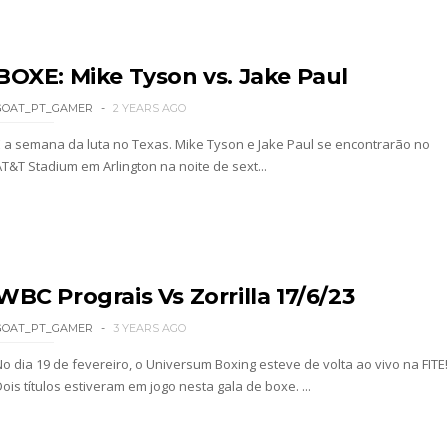
de para combate pelo título no Lockdown
BOXE: Mike Tyson vs. Jake Paul
nte na WrestleMania 43
GOAT_PT_GAMER
2 YEARS AGO
É a semana da luta no Texas. Mike Tyson e Jake Paul se encontrarão no
AT&T Stadium em Arlington na noite de sext...
Becky Lynch e Liv Morgan no Raw
ista marca "Vice City" para Lola Vice
WBC Prograis Vs Zorrilla 17/6/23
GOAT_PT_GAMER
3 YEARS AGO
 como Jon Moxley salvou a identidade da empresa 
No dia 19 de fevereiro, o Universum Boxing esteve de volta ao vivo na FITE!
ois títulos estiveram em jogo nesta gala de boxe. ...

• • • • •

What you will do: Everything from the line with "AT&T Stadium em Arlington na noite de sext..." to the last line of the entries above is to be retyped exactly. Include both ends.

Output below:
AT&T Stadium em Arlington na noite de sext...
Becky Lynch e Liv Morgan no Raw
ista marca "Vice City" para Lola Vice
WBC Prograis Vs Zorrilla 17/6/23
GOAT_PT_GAMER
3 YEARS AGO
 como Jon Moxley salvou a identidade da empresa 
No dia 19 de fevereiro, o Universum Boxing esteve de volta ao vivo na FITE!
ois títulos estiveram em jogo nesta gala de boxe. ...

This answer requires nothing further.